Além da Nota: O Silêncio que Fala Mais Alto que as Palavras no Combate à Violência contra a Mulher

29/08/2025

Enquanto Secretaria da Mulher se apega a tecnicismos, movimento social expõe a crise de efetividade das políticas públicas em caso de violência envolvendo agente político 

Um caso de violência supostamente praticada por um vereador no município de Eliseu Martins, no Piauí (já tratado aqui), tornou-se o epicentro de um embate revelador sobre o verdadeiro papel das instituições criadas para defender os direitos das mulheres. De um lado, o Grupo Beldades, um movimento de mulheres local, queixa-se do silêncio e da inércia do poder público. Do outro, a Secretaria da Mulher emite uma nota de esclarecimento técnica, defensiva e, na visão de especialistas, profundamente desconectada da realidade que pretende enfrentar.

Após a ampla divulgação do caso pelo Grupo Beldades, a Secretaria respondeu, em nota, aos questionamentos:

Inicialmente, uma análise superficial da nota da Secretaria poderia até absolvê-la de culpa formal. O texto é juridicamente impecável: delimita com clareza que a função de investigar e punir crimes é da polícia e do judiciário, conforme a Lei Maria da Penha. Afirma, com razão, que a culpabilização da vítima ou da instituição de defesa é um erro e um reflexo da sociedade machista. Reforça seu compromisso com a prevenção e o acolhimento.

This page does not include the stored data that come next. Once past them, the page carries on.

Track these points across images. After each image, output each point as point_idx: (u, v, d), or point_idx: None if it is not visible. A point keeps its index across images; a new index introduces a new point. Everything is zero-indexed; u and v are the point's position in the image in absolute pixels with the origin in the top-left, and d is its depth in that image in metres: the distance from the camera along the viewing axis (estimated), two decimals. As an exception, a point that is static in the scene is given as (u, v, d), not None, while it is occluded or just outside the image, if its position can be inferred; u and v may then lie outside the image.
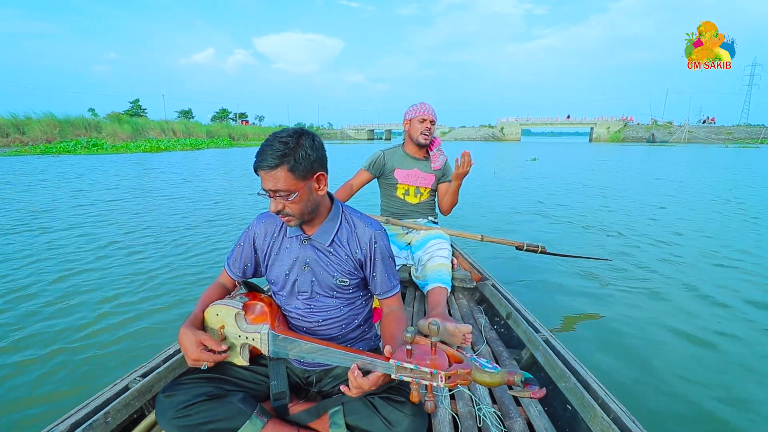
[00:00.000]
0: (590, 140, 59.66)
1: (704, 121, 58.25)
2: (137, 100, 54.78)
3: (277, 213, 1.03)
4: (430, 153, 2.30)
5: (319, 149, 1.03)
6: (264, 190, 1.01)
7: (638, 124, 58.10)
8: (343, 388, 0.96)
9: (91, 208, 6.10)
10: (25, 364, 2.04)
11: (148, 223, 5.19)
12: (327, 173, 1.07)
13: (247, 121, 71.56)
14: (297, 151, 0.98)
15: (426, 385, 0.89)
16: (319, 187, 1.06)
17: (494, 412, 1.29)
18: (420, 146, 2.25)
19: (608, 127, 57.85)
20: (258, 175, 1.00)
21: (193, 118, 60.86)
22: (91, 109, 38.63)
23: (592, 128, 59.87)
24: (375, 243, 1.14)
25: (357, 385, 0.93)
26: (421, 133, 2.20)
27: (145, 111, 53.76)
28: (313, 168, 1.01)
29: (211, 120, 63.61)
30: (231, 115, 72.09)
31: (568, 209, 6.77)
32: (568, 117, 63.58)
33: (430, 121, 2.19)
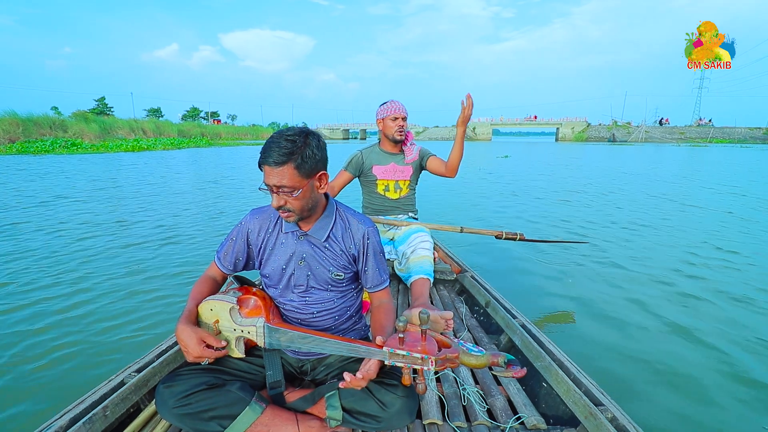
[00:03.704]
0: (556, 140, 61.95)
1: (660, 122, 61.80)
2: (103, 98, 52.21)
3: (278, 208, 1.07)
4: (404, 148, 2.40)
5: (323, 149, 1.09)
6: (266, 185, 1.05)
7: (600, 124, 60.91)
8: (343, 384, 1.00)
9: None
10: (12, 363, 2.02)
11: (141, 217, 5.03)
12: (328, 173, 1.13)
13: (219, 120, 69.41)
14: (304, 149, 1.02)
15: (417, 369, 0.96)
16: (320, 186, 1.11)
17: (477, 391, 1.38)
18: (396, 142, 2.35)
19: (573, 128, 60.29)
20: (262, 170, 1.04)
21: (162, 116, 58.59)
22: (55, 108, 36.19)
23: (558, 128, 62.17)
24: (368, 239, 1.21)
25: (364, 377, 0.99)
26: (396, 131, 2.29)
27: (112, 109, 51.24)
28: (317, 167, 1.07)
29: (182, 119, 61.30)
30: (202, 114, 69.74)
31: (546, 196, 7.24)
32: (536, 117, 65.79)
33: (402, 118, 2.28)
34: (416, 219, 2.53)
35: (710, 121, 57.70)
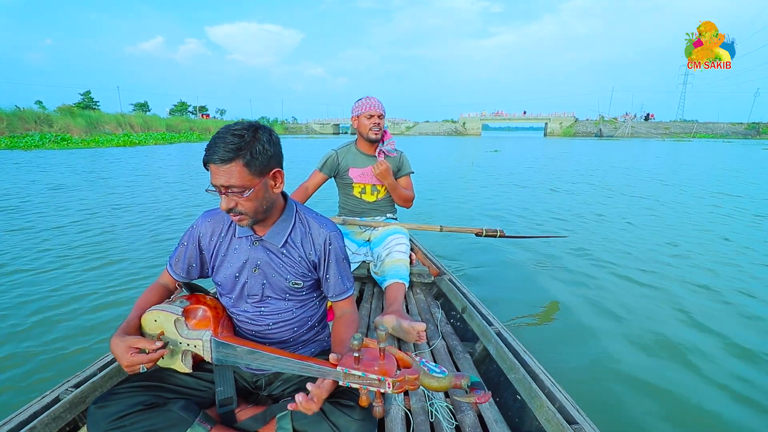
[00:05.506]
0: (545, 135, 62.40)
1: (645, 117, 62.70)
2: (88, 92, 50.77)
3: (228, 211, 0.96)
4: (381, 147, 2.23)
5: (276, 145, 0.99)
6: (214, 186, 0.94)
7: (587, 119, 61.57)
8: (292, 406, 0.92)
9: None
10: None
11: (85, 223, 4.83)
12: (283, 170, 1.03)
13: (207, 115, 67.70)
14: (254, 145, 0.92)
15: (375, 391, 0.87)
16: (275, 185, 1.01)
17: (446, 406, 1.31)
18: (371, 142, 2.19)
19: (561, 123, 60.78)
20: (208, 169, 0.94)
21: (149, 111, 57.04)
22: (39, 102, 35.05)
23: (546, 123, 62.61)
24: (330, 244, 1.11)
25: (314, 402, 0.89)
26: (370, 129, 2.13)
27: (98, 104, 49.78)
28: (270, 164, 0.97)
29: (170, 113, 59.77)
30: (190, 109, 68.04)
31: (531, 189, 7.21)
32: (525, 113, 66.12)
33: (378, 116, 2.12)
34: (395, 219, 2.43)
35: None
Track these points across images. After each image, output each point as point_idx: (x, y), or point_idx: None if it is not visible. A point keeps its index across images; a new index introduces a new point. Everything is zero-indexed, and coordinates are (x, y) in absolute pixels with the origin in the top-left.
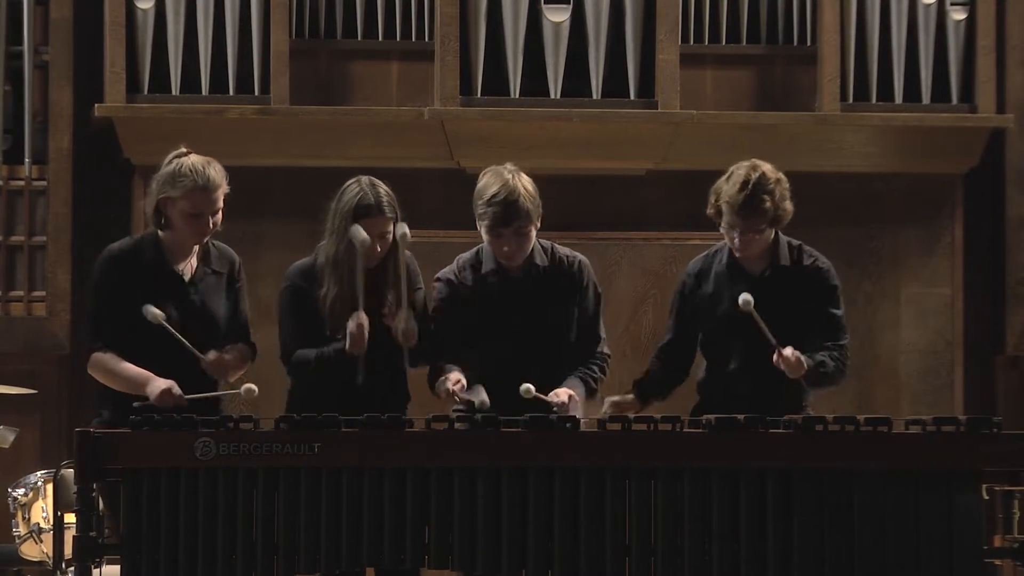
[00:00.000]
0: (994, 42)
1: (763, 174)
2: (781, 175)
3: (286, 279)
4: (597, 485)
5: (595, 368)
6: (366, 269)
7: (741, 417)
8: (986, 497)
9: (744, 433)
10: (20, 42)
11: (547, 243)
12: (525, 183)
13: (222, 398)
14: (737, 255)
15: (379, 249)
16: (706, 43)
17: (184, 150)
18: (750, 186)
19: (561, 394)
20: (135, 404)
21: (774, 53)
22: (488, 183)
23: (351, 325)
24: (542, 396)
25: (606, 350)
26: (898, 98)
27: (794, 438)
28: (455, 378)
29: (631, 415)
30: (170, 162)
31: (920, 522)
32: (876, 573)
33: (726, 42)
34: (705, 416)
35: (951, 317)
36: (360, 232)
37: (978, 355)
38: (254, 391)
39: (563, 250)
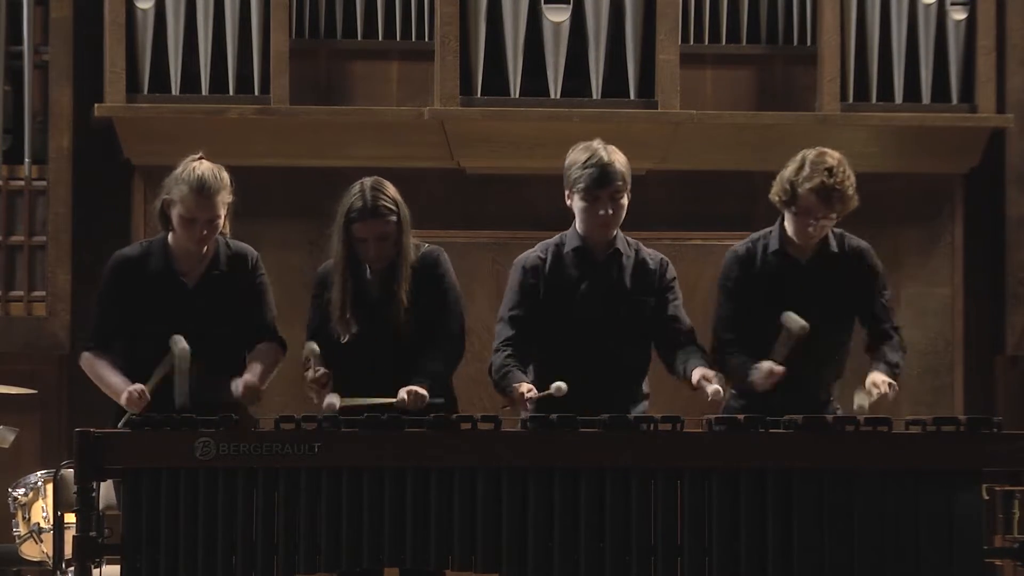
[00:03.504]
0: (994, 42)
1: (840, 160)
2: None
3: (313, 287)
4: (597, 485)
5: (702, 348)
6: (378, 272)
7: (741, 417)
8: (986, 497)
9: (744, 433)
10: (20, 42)
11: (634, 240)
12: (618, 153)
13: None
14: (801, 241)
15: (372, 252)
16: (706, 43)
17: (199, 156)
18: (835, 172)
19: (712, 378)
20: (119, 426)
21: (774, 53)
22: (580, 153)
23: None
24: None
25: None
26: (898, 98)
27: (794, 438)
28: (527, 387)
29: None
30: (182, 165)
31: (920, 522)
32: (876, 573)
33: (726, 42)
34: (705, 416)
35: (951, 317)
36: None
37: (978, 355)
38: (186, 350)
39: (647, 250)
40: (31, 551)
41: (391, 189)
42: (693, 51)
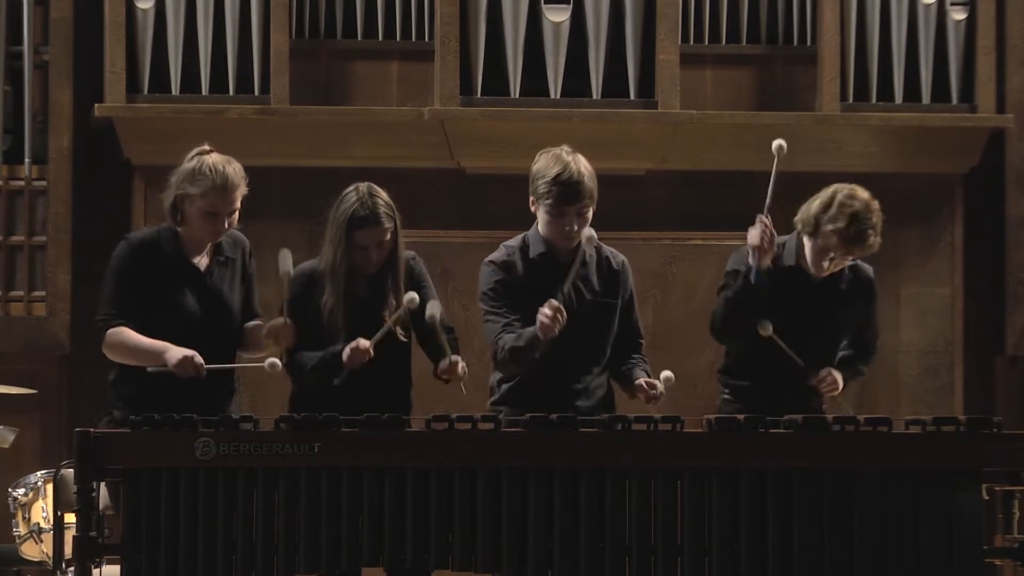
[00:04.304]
0: (994, 42)
1: (867, 204)
2: (876, 203)
3: (291, 289)
4: (597, 485)
5: (644, 362)
6: (367, 275)
7: (741, 417)
8: (986, 497)
9: (744, 433)
10: (20, 42)
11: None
12: (585, 164)
13: (238, 370)
14: (815, 270)
15: (373, 258)
16: (706, 43)
17: (207, 148)
18: (862, 219)
19: (655, 384)
20: (149, 370)
21: (774, 53)
22: (548, 163)
23: (349, 349)
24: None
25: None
26: (898, 98)
27: (794, 438)
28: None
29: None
30: (192, 158)
31: (920, 522)
32: (876, 573)
33: (726, 42)
34: (705, 416)
35: (951, 317)
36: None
37: (978, 355)
38: (278, 365)
39: (607, 248)
40: (31, 551)
41: (385, 194)
42: (693, 51)
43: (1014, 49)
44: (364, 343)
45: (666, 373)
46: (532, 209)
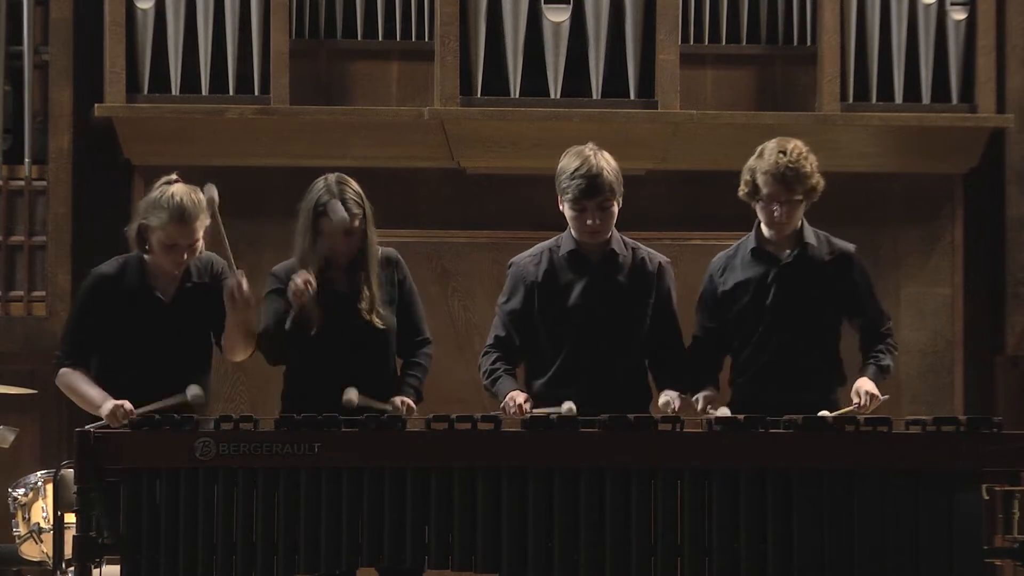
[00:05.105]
0: (994, 42)
1: (796, 144)
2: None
3: (268, 283)
4: (597, 485)
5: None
6: (341, 269)
7: (741, 417)
8: (986, 497)
9: (744, 433)
10: (20, 42)
11: (632, 240)
12: (608, 159)
13: (167, 407)
14: (772, 230)
15: (340, 247)
16: (706, 43)
17: (174, 177)
18: (789, 153)
19: (674, 398)
20: (87, 427)
21: (774, 53)
22: (571, 160)
23: (293, 282)
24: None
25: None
26: (898, 98)
27: (794, 438)
28: (523, 398)
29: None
30: (157, 187)
31: (920, 522)
32: (876, 573)
33: (726, 42)
34: (705, 416)
35: (951, 317)
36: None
37: (978, 355)
38: (200, 396)
39: (646, 250)
40: (31, 551)
41: (355, 184)
42: (693, 51)
43: (1014, 49)
44: (303, 275)
45: (663, 400)
46: (560, 208)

Sob uma lógica estritamente institucional, a Secretaria parece estar correta em rebater as críticas.

No entanto, é na segunda camada de análise que a crise se revela. A postagem do Grupo Beldades não é um ataque ignorante às atribuições legais; é um grito de desespero contra a ausência de voz e ação da Secretaria diante de um caso concreto, emblemático e especialmente simbólico. A crítica central não é "por que a Secretaria não prendeu o homem?", mas sim "por que a Secretaria se calou?".

O contexto é tudo. O crime ocorreu e veio à tona durante o Agosto Lilás, mês nacional de conscientização e combate à violência contra a mulher. Este não é um mês qualquer. É um período dedicado exclusivamente à visibilidade, à fala, à quebra do silêncio. É a época do ano em que a Secretaria deveria estar no seu ápice de atividade midiática e política, puxando corajosamente debates e enfrentamentos.

A inércia da Secretaria, portanto, não foi apenas uma falta de posicionamento; foi uma contradição gritante com sua própria razão de existir. Enquanto a instituição que deveria liderar a pauta permaneceu em silêncio, um grupo de mulheres precisou tomar a frente para fazer ecoar a indignação. A nota de repúdio do Grupo Beldades não é um desvio de foco, como insinuou a Secretaria; é, na verdade, a execução prática da função que a Secretaria negligenciou: dar um nome à violência, repudiá-la publicamente e exigir ação do Estado.

A resposta oficial, ao falhar em:

  1. Reconhecer o caso específico;

  2. Solidarizar-se publicamente com a vítima;

  3. Esclarecer que ação concreta, se alguma, tomou;

  4. Liderar o debate durante o próprio mês temático dedicado ao assunto;

acabou por validar a acusação mais grave do movimento: a de ser uma secretaria "de enfeite". A nota técnica, sem coração, sem conexão com o fato e sem autocrítica, serve apenas para proteger a instituição dentro de suas quatro paredes, abandonando as mulheres na rua.

Esta matéria não discute apenas um caso isolado em Eliseu Martins. Ela expõe uma armadilha comum na gestão pública: a ditadura do técnico sobre o político. Órgãos são criados para cumprir uma função social complexa, que exige sensibilidade, comunicação e liderança. Quando se escondem atrás de manuais e portarias, perdendo a capacidade de se indignar, de se comover e de se fazer presente quando mais importa, eles falham em sua missão essencial.

A verdadeira lição desse embate é que combater a violência contra a mulher exige mais do que leis bem redigidas e estruturas organizacionais definidas. Exige presença. Exige voz. Exige coragem política para nomear os agressores, especialmente quando eles ocupam posições de poder. O Grupo Beldades, com sua nota crua e direta, entendeu isso melhor do que a Secretaria da Mulher com toda a sua assessoria jurídica. O silêncio delas, ao contrário do silêncio da Secretaria, foi rompido pelo som necessário da denúncia.